• [WORK ORDER]: Check every line of the data and copy the ones where "July" appears.

━━━ SOURCE MATERIAL ━━━

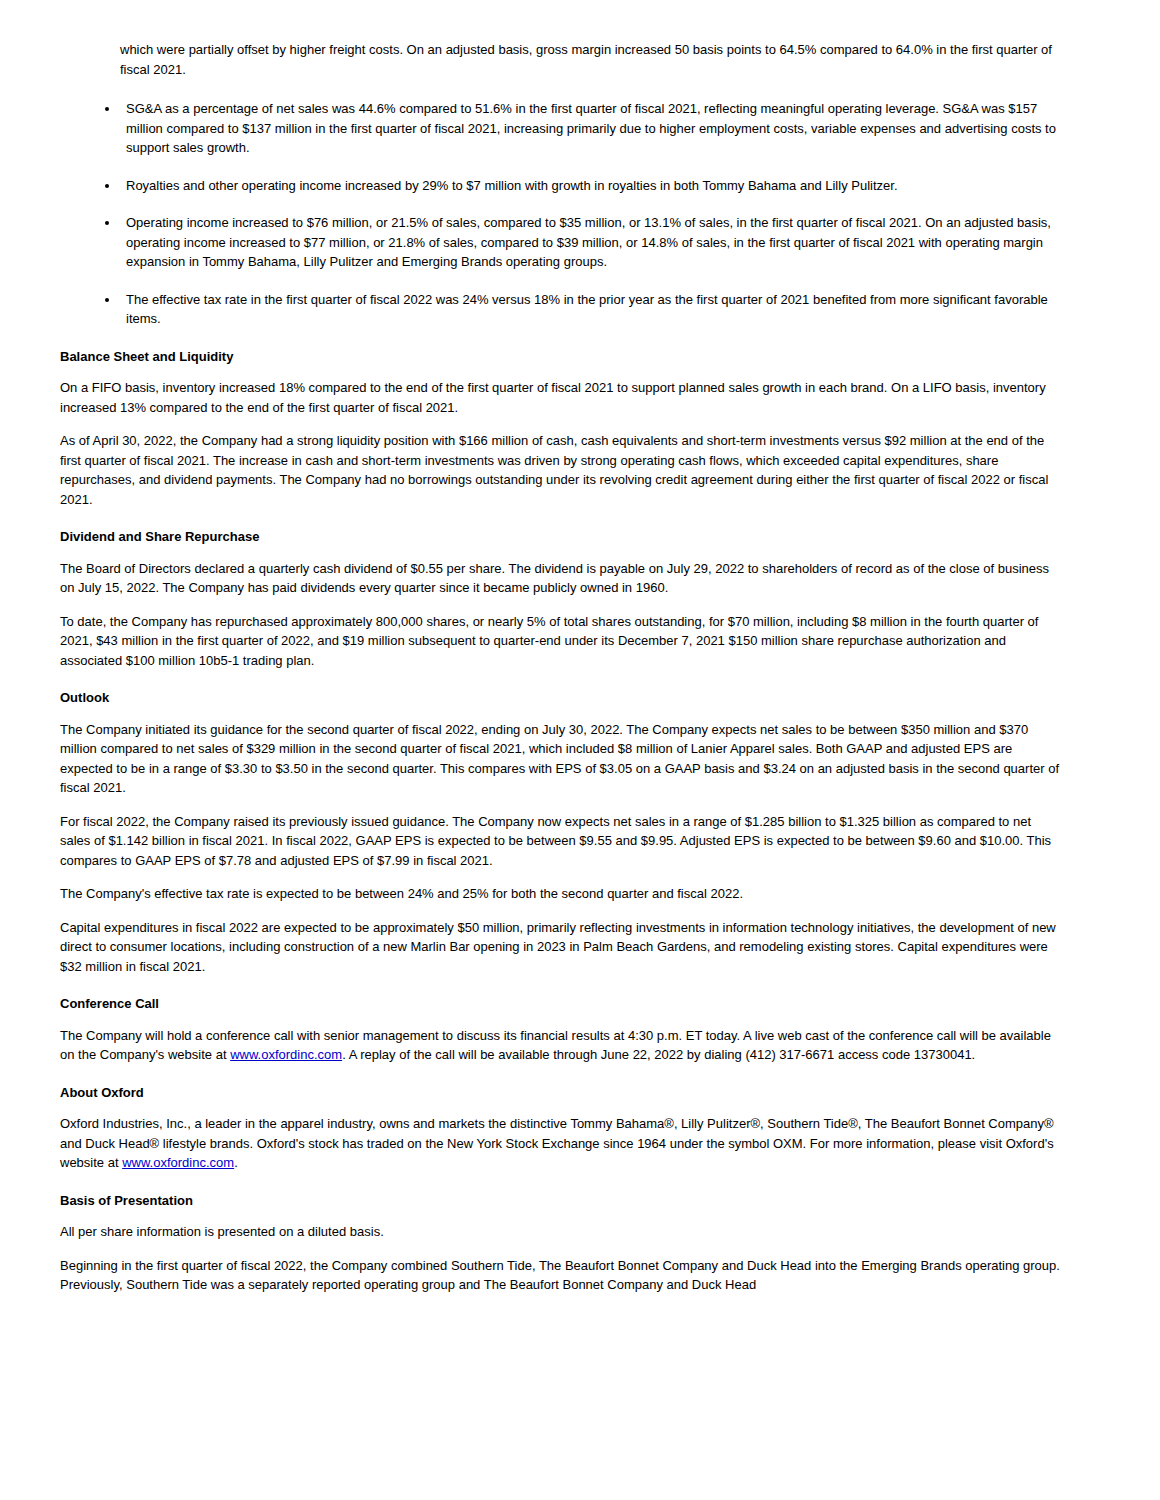which were partially offset by higher freight costs. On an adjusted basis, gross margin increased 50 basis points to 64.5% compared to 64.0% in the first quarter of fiscal 2021.
SG&A as a percentage of net sales was 44.6% compared to 51.6% in the first quarter of fiscal 2021, reflecting meaningful operating leverage. SG&A was $157 million compared to $137 million in the first quarter of fiscal 2021, increasing primarily due to higher employment costs, variable expenses and advertising costs to support sales growth.
Royalties and other operating income increased by 29% to $7 million with growth in royalties in both Tommy Bahama and Lilly Pulitzer.
Operating income increased to $76 million, or 21.5% of sales, compared to $35 million, or 13.1% of sales, in the first quarter of fiscal 2021. On an adjusted basis, operating income increased to $77 million, or 21.8% of sales, compared to $39 million, or 14.8% of sales, in the first quarter of fiscal 2021 with operating margin expansion in Tommy Bahama, Lilly Pulitzer and Emerging Brands operating groups.
The effective tax rate in the first quarter of fiscal 2022 was 24% versus 18% in the prior year as the first quarter of 2021 benefited from more significant favorable items.
Balance Sheet and Liquidity
On a FIFO basis, inventory increased 18% compared to the end of the first quarter of fiscal 2021 to support planned sales growth in each brand. On a LIFO basis, inventory increased 13% compared to the end of the first quarter of fiscal 2021.
As of April 30, 2022, the Company had a strong liquidity position with $166 million of cash, cash equivalents and short-term investments versus $92 million at the end of the first quarter of fiscal 2021. The increase in cash and short-term investments was driven by strong operating cash flows, which exceeded capital expenditures, share repurchases, and dividend payments. The Company had no borrowings outstanding under its revolving credit agreement during either the first quarter of fiscal 2022 or fiscal 2021.
Dividend and Share Repurchase
The Board of Directors declared a quarterly cash dividend of $0.55 per share. The dividend is payable on July 29, 2022 to shareholders of record as of the close of business on July 15, 2022. The Company has paid dividends every quarter since it became publicly owned in 1960.
To date, the Company has repurchased approximately 800,000 shares, or nearly 5% of total shares outstanding, for $70 million, including $8 million in the fourth quarter of 2021, $43 million in the first quarter of 2022, and $19 million subsequent to quarter-end under its December 7, 2021 $150 million share repurchase authorization and associated $100 million 10b5-1 trading plan.
Outlook
The Company initiated its guidance for the second quarter of fiscal 2022, ending on July 30, 2022. The Company expects net sales to be between $350 million and $370 million compared to net sales of $329 million in the second quarter of fiscal 2021, which included $8 million of Lanier Apparel sales. Both GAAP and adjusted EPS are expected to be in a range of $3.30 to $3.50 in the second quarter. This compares with EPS of $3.05 on a GAAP basis and $3.24 on an adjusted basis in the second quarter of fiscal 2021.
For fiscal 2022, the Company raised its previously issued guidance. The Company now expects net sales in a range of $1.285 billion to $1.325 billion as compared to net sales of $1.142 billion in fiscal 2021. In fiscal 2022, GAAP EPS is expected to be between $9.55 and $9.95. Adjusted EPS is expected to be between $9.60 and $10.00. This compares to GAAP EPS of $7.78 and adjusted EPS of $7.99 in fiscal 2021.
The Company's effective tax rate is expected to be between 24% and 25% for both the second quarter and fiscal 2022.
Capital expenditures in fiscal 2022 are expected to be approximately $50 million, primarily reflecting investments in information technology initiatives, the development of new direct to consumer locations, including construction of a new Marlin Bar opening in 2023 in Palm Beach Gardens, and remodeling existing stores. Capital expenditures were $32 million in fiscal 2021.
Conference Call
The Company will hold a conference call with senior management to discuss its financial results at 4:30 p.m. ET today. A live web cast of the conference call will be available on the Company's website at www.oxfordinc.com. A replay of the call will be available through June 22, 2022 by dialing (412) 317-6671 access code 13730041.
About Oxford
Oxford Industries, Inc., a leader in the apparel industry, owns and markets the distinctive Tommy Bahama®, Lilly Pulitzer®, Southern Tide®, The Beaufort Bonnet Company® and Duck Head® lifestyle brands. Oxford's stock has traded on the New York Stock Exchange since 1964 under the symbol OXM. For more information, please visit Oxford's website at www.oxfordinc.com.
Basis of Presentation
All per share information is presented on a diluted basis.
Beginning in the first quarter of fiscal 2022, the Company combined Southern Tide, The Beaufort Bonnet Company and Duck Head into the Emerging Brands operating group. Previously, Southern Tide was a separately reported operating group and The Beaufort Bonnet Company and Duck Head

━━━

• [RESULT OF THE TASK]:
The Board of Directors declared a quarterly cash dividend of $0.55 per share. The dividend is payable on July 29, 2022 to shareholders of record as of the close of business on July 15, 2022. The Company has paid dividends every quarter since it became publicly owned in 1960.
The Company initiated its guidance for the second quarter of fiscal 2022, ending on July 30, 2022. The Company expects net sales to be between $350 million and $370 million compared to net sales of $329 million in the second quarter of fiscal 2021, which included $8 million of Lanier Apparel sales. Both GAAP and adjusted EPS are expected to be in a range of $3.30 to $3.50 in the second quarter. This compares with EPS of $3.05 on a GAAP basis and $3.24 on an adjusted basis in the second quarter of fiscal 2021.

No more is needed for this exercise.